No Mi Fix - Yama Hime

She was sitting by the window, staring at the mountain. Her small hand was pressed against the glass. And in the vision, he saw the exact second her heart had broken. It was not the day Hana died. It was the day before. Hana had called Yuki to her bedside and whispered, "Take care of your father." Yuki had nodded. But in that nod, something had snapped. A seven-year-old should not have to take care of anyone. That burden, that beautiful, impossible burden, had shattered her voice.

He made her rice porridge, the way Hana used to make it. As she ate, he watched her. And he saw the future heartbreaks. He saw the boy who would reject her in high school. He saw the friend who would betray her in university.
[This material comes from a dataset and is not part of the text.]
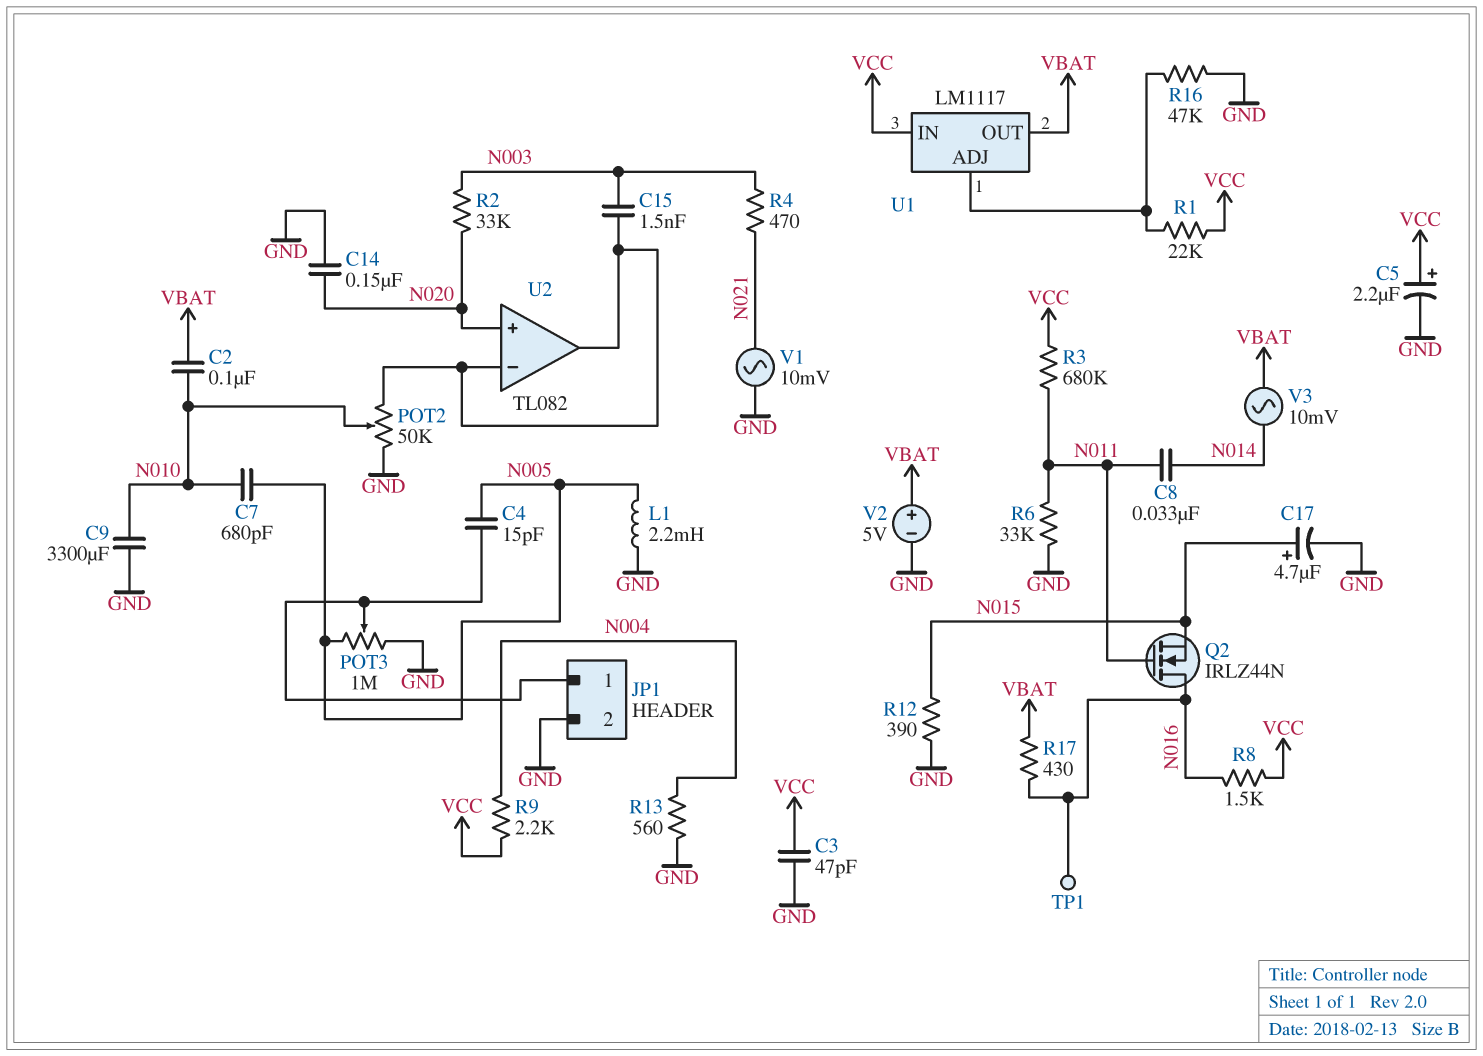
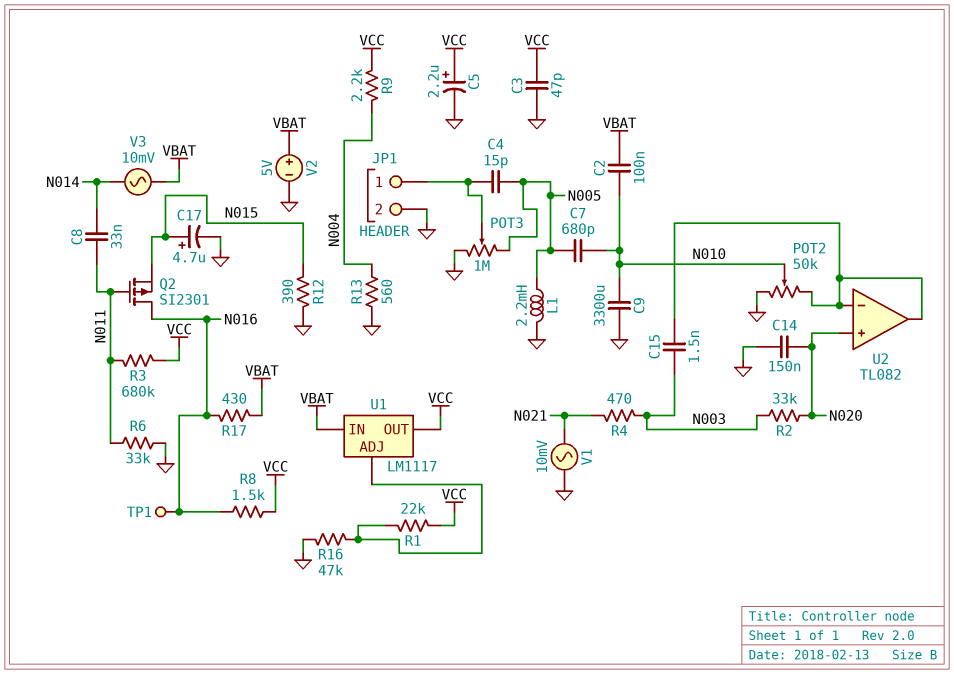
Q2: NMOS IRLZ44N (G N011, D N016, S N015) -> PMOS SI2301 (G N011, D N016, S N015)
U1 pin IN: VCC -> VBAT
U1 pin OUT: VBAT -> VCC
He saw the job she would lose at twenty-six. He saw her husband—a kind man with glasses—who would leave his socks on the floor every single day, and every single day it would chip at her, a thousand tiny fractures adding up to one dull ache. yama hime no mi

He turned to her. His eyes were old now, clouded with cataracts, but they still held that strange, twilight shimmer from the fruit. She was sitting by the window, staring at the mountain

He could see every future heartbreak, too. It was not the day Hana died

He saw all of it. And he could not stop any of it.

The taste was indescribable: first honey, then salt, then the sharp, clean bitterness of green persimmon. And then the vision came.

The story they told was always the same. The princess, whose name was lost to time, had loved a mortal hunter. When the hunter was slain by a boar god, she climbed to the highest peak and wept for three hundred days. On the last day, her tears turned to blood, and her body dissolved into the roots of a single tree. That tree, they said, bore a fruit once every century: the Yama Hime no Mi . It was the color of a sunset bruise, and it smelled like longing.